## Tugas Wajib
**a.** Jawab pertanyaan berikut berdasarkan cerita tentang perjalanan bersepeda ke lokasi kemah:
(i) Dari bukit mana mata air Ciwalen mengalir?
(ii) Gubuk yang kecil sepertinya dipakai sebagai apa?
(iii) Kira-kira seberapa jauh kolam kecil dari gubuk?
**b.** Perpanjang cerita tentang perjalanan bersepeda ke lokasi kemah dengan menulis lanjutannya setelah kalimat terakhir.

Perjalanan mengayuh sepedah dilanjut, melewati jalur tunggal tanah perkebunan rumput gajah. Menyusuri beningnya mata air Ciwalen yang mengalir dari Bukit Cimindi.  Konsentrasi tinggi diperlukan, karena jalur yang sangat kecil plus beban tas punggung yang membawa berbagai peralatan kemah. Bilat tidak dipastikan akan terpeleset kesebelah kiri dan terjebur aliran mata air, sebelah kanan kebun kopi yang cukup rapat. Memasuki hutan pinus. Jalan makin sempit dan menanjak sedikit terjal.  Tapi masih bisa digowes. Akhirnya, tiba di lokasi perkemahan yang sangat asri.  Nyaris amat sangat perawan.  Belum ada sentuhan polusi tangan manusia jahil. 

Dua buah gubuk dengan tiang-tiang kayu yang sudah berumur. Tampak atap gubuk kayu yang kecil, ditutupi daun dan belitan daun labu hutan. Gubuk kecil ini, sepertinya berperan sebagai dapur darurat. Gubuk yang lebih besar, sebelumnya digunakan mungkin untuk tempat sholat dan melepaskan penat petani kopi atau penyadap getah pinus. Rimbunnya kanopi dari hutan pinus, menjadikan suasana lokasi kemah sangat teduh.  Sinar matahari masih menembus tapi tidak terlalu panas.  Sekitar 5 meter dari gubuk tampak sebuah kolam kecil, dengan aliran mata air dari dalam tanah yang tidak pernah berhenti.  Airnya sangat jernih dan dijamin belum tercemar.  Kami pun tidak segan untuk meminum langsung tanpa direbus dahulu dari mata air tersebut.

## Data yang Diberikan
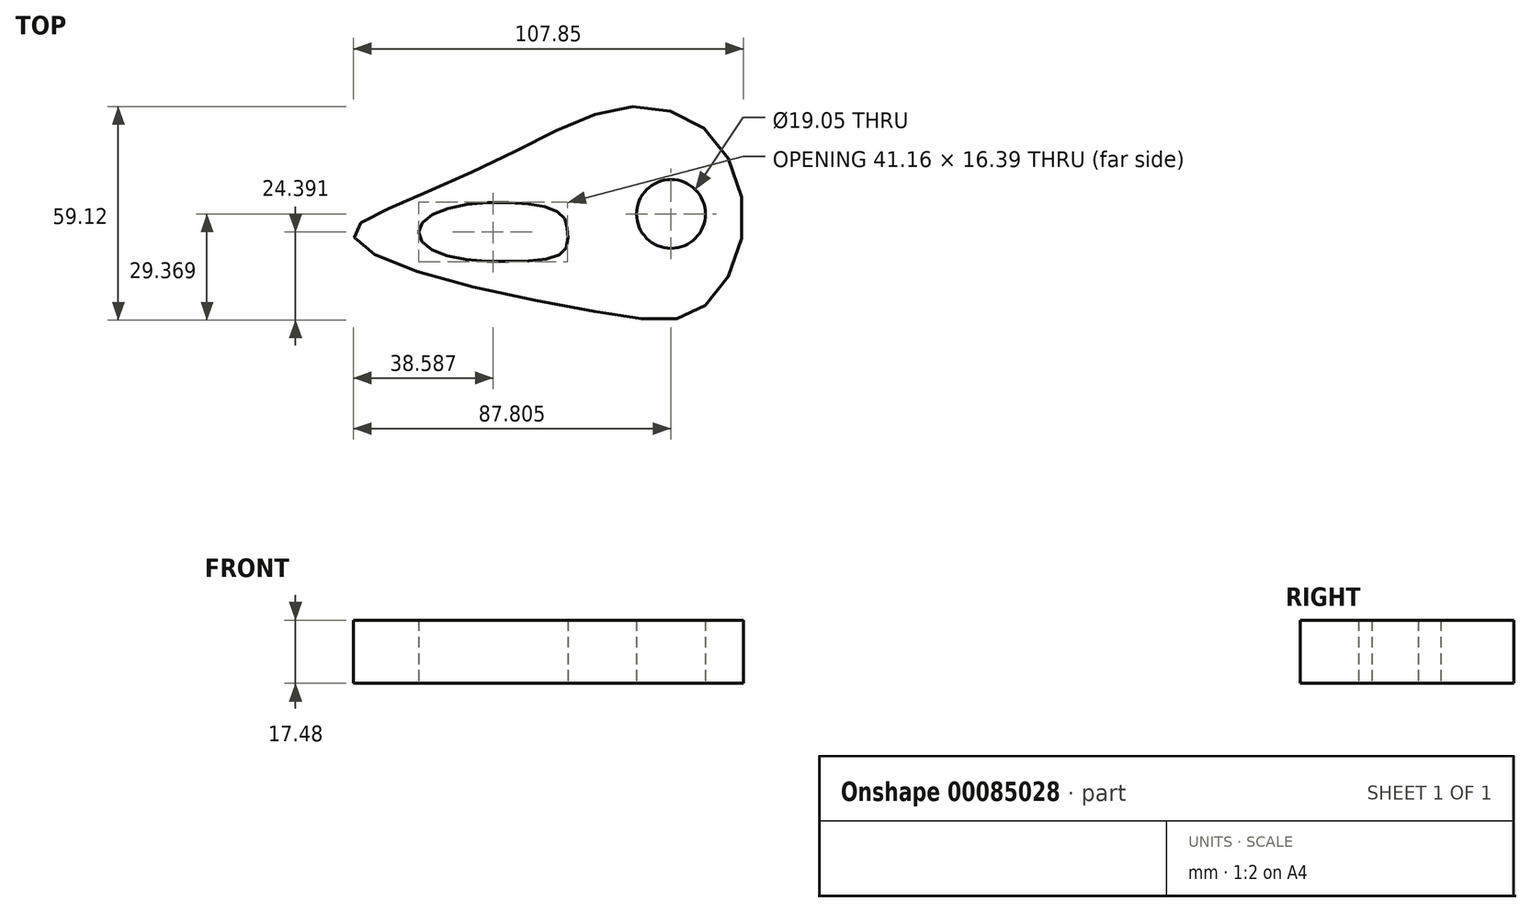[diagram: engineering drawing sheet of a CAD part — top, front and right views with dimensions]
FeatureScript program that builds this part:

## Hasil Akhir
**a.**
(i) Dari Bukit Cimindi.
(ii) Sebagai dapur darurat.
(iii) Sekitar 5 meter.

**b.**
Menurut Agus Gandhi, ketua KPK (Kelompok Petani Kopi) hutan pinus ini sudah menjadi hutan lindung tapi masih produktif.  Lahan kosong di hutan tersebut digunakan oleh masyarakat untuk bertanam palawija, rumput gajah dan kopi.  Luas total hutan lindung tersebut kurang lebih 450 hektar yang berbatasan dengan Tasikmalaya.  Meliputi Gunung Karacak, Gunung Panjang, Pasir Gede, Cirorek, Gunung Satria dan Parentas. Hewan liar seperti monyet, babi hutan dan anjing hutan masih sangat banyak di areal hutan ini.
Diguyur Hujan Lebat
Setelah beristirahat sejenak, tenda langsung didirikan.  Walaupun membawa tiga buah tenda “doom” berukuran besar yang bisa memuat 6-8 orang per tenda. Karena yang akan menginap hanya 9 orang. Akhirnya, hanya dua tenda yang didirikan. Di antara dua tenda tersebut, terletak perapian untuk api unggun.  Berbagi tugas sebagian membereskan tenda, sebagian mencari kayu bakar dari pohon pinus yang tumbang dan sudah lapuk, sebagian menyiapkan makan siang.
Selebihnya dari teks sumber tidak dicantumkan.